Nesse momento, outra falácia se coloca. Ninguém pode ser representado por um deputado ou deputada por um conjunto de razões, mas duas delas são centrais. A primeira e mais óbvia é que a grande maioria de nós votamos em candidatos que não se elegem, esta é uma questão matemática.  A segunda é porque o interesse público não é igual à soma dos interesses de cada um dos eleitores. Na maioria das vezes, os interesses privados são a negação do interesse público. Por exemplo: o interesse privado é pagar menos impostos, mas o interesse público indica que saneamento básico, saúde, escola e segurança adequadas decorrem do pagamento de impostos.

Voltemos, pois, à atual legislatura, cuja qualidade é balizada pelo presidente do Congresso Nacional. Afora honrosas exceções, o conjunto dos deputados e senadores da República estão fazendo de seus mandatos espaços para defender interesses  de sua parentela estendida ou, os mais articulados ou espertos, interesses de classe, na grande maioria coincidentes com os interesses da burguesia, principalmente do agronegócio. Por isso, a mais importante questão é assegurar emendas parlamentares que só não podem ser chamadas de um ato de sequestro do orçamento público porque foram entregues ao legislativo de bom grado pelo ex-presidente. Na melhor das hipóteses, quando não são usadas para fins pouco republicanos, as emendas transformam os deputados federais em uma espécie de vereadores federais, preocupados com as cidades onde se encontram seus eleitores, quando não seus pais, mães, avós ou filhos como prefeitos.

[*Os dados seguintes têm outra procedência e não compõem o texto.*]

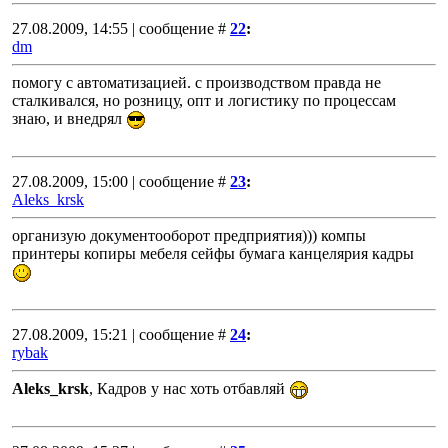
27.08.2009, 14:55 | сообщение #
22
:
dm
помогу с автоматизацией. с производством правда не
сталкивался, но розницу, опт и логистику по процессам
знаю, и внедрял
27.08.2009, 15:00 | сообщение #
23
:
Aleks_krsk
организую документооборот предприятия))) компы
принтеры копиры мебеля сейфы бумага канцелярия кадры
27.08.2009, 15:21 | сообщение #
24
:
rybak
Aleks_krsk
, Кадров у нас хоть отбавляй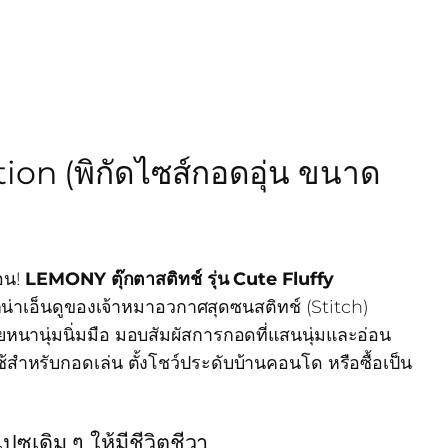
tion (พิกัดไซส์กอดอุ่น ขนาด
อน!
LEMONY ตุ๊กตาสติทช์ รุ่น Cute Fluffy
น่าเอ็นดูของเจ้าหมาอวกาศสุดซนสติทช์ (Stitch)
หนานุ่มนิ่มมือ มอบสัมผัสการกอดที่แสนนุ่มและอ่อน
สำหรับกอดเล่น ตั้งโชว์ประดับบ้านคอนโด หรือซื้อเป็น
ซเดิม ๆ ให้มีชีวิตชีวา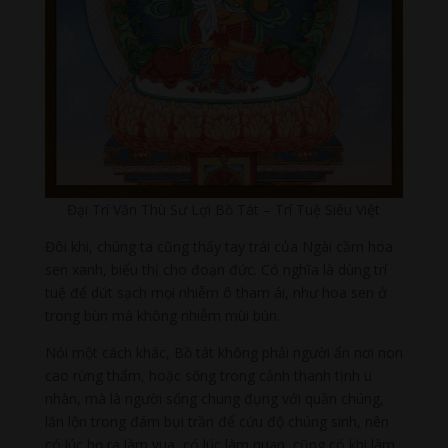
Đại Trí Văn Thù Sư Lợi Bồ Tát – Trí Tuệ Siêu Việt
Đôi khi, chúng ta cũng thấy tay trái của Ngài cầm hoa
sen xanh, biểu thị cho đoạn đức. Có nghĩa là dùng trí
tuệ để dứt sạch mọi nhiễm ô tham ái, như hoa sen ở
trong bùn mà không nhiễm mùi bùn.
Nói một cách khác, Bồ tát không phải người ẩn nơi non
cao rừng thẩm, hoặc sống trong cảnh thanh tịnh u
nhàn, mà là người sống chung đụng với quần chúng,
lăn lộn trong đám bụi trần để cứu độ chúng sinh, nên
có lúc họ ra làm vua, có lúc làm quan, cũng có khi làm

É assustador não haver nenhum projeto de importância para o país, em qualquer área, a ocupar as discussões parlamentares. O que vemos é uma grande maioria, formada por deputados e partidos de direita ou extrema-direita, a vender muito caro qualquer aprovação de projeto que interesse minimamente ao conjunto da população. No passado, havia um grupo de deputados chamados de baixo-clero, formado por aqueles que não apresentavam projetos, não eram escolhidos para as principais comissões, não exerciam liderança de qualquer espécie. O melhor exemplar deste grupo foi Bolsonaro, que passou 28 anos no Congresso e não apresentou nem um projeto.  Atualmente ninguém mais fala no baixo clero, não porque essas pessoas tenham desaparecido, mas porque tomaram conta da Câmara dos Deputados. Para continuar com a linguagem eclesiástica, diria que foi o alto-clero que desapareceu, com raras e honrosas exceções.

Frente a este descalabro, chego a sentir saudades do tempo em que os golpistas de ocasião planejavam que, ao chegar ao poder,  fechariam  o Congresso imediatamente. Os golpistas de 2022/23, com o projeto Punhal Verde Amarelo, não se ocuparam com o legislativo, planejaram assassinar o chefe do Executivo e seu vice e alguns membros da suprema corte do país.  Concluindo, então, dá para entender o que Davi Alcolumbre quer dizer quando fala em representação com qualidade.

(*) Cientista política, Professora Emérita da UFRGS.